Reproduce the passage on litigation in Brazil word for word, from "This could have" up to and including "a weak BRL.".

> **Text section**:
+-------+

It also creates an additional layer of complexity for foreign parties, who customarily make decisions based on their own home currency as opposed to the Brazilian currency (BRL). On the one hand, the BRL is volatile, and a claim could become less or more expensive depending on whether the currency appreciates or depreciates; on the other hand, claim value tends to grow steadily as inflation has been relatively under control for years and is to some extent predictable.

This could have different impacts on litigation strategy under different circumstances. Two examples: (a) while a foreign defendant may believe that its exposure is lower or that a settlement would be cheaper when its home currency is strong, that effect may have been cancelled out by the accrued interests and inflation; (b) conversely, a foreign plaintiff who treats its Brazilian claim as an investment might just end up wasting (a lot of) time, as the statutory accruals may eventually be eroded by a weak BRL.

A second aspect to be considered by foreign parties is the peculiar way Brazilian law addresses attorney’s fees. Many jurisdictions apply one of two standards: the “American rule”, by which each party must bear the fees of its own counsel regardless of the outcome of the dispute; or the “English rule”, by which the defeated party must pay the fees of the prevailing party’s counsel. Brazil applies neither.

+-------+

> **Recorded data**:
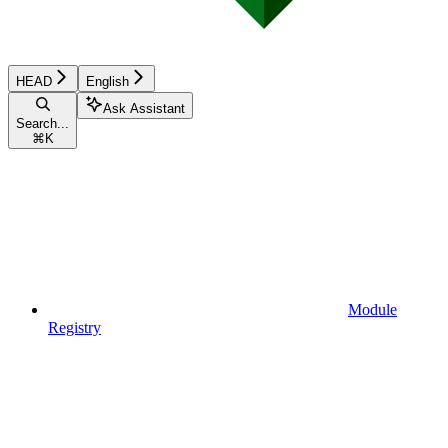
HEAD
English
Ask Assistant
Search...
⌘
K
Module
Registry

+-------+

> **Written solution**:
This could have different impacts on litigation strategy under different circumstances. Two examples: (a) while a foreign defendant may believe that its exposure is lower or that a settlement would be cheaper when its home currency is strong, that effect may have been cancelled out by the accrued interests and inflation; (b) conversely, a foreign plaintiff who treats its Brazilian claim as an investment might just end up wasting (a lot of) time, as the statutory accruals may eventually be eroded by a weak BRL.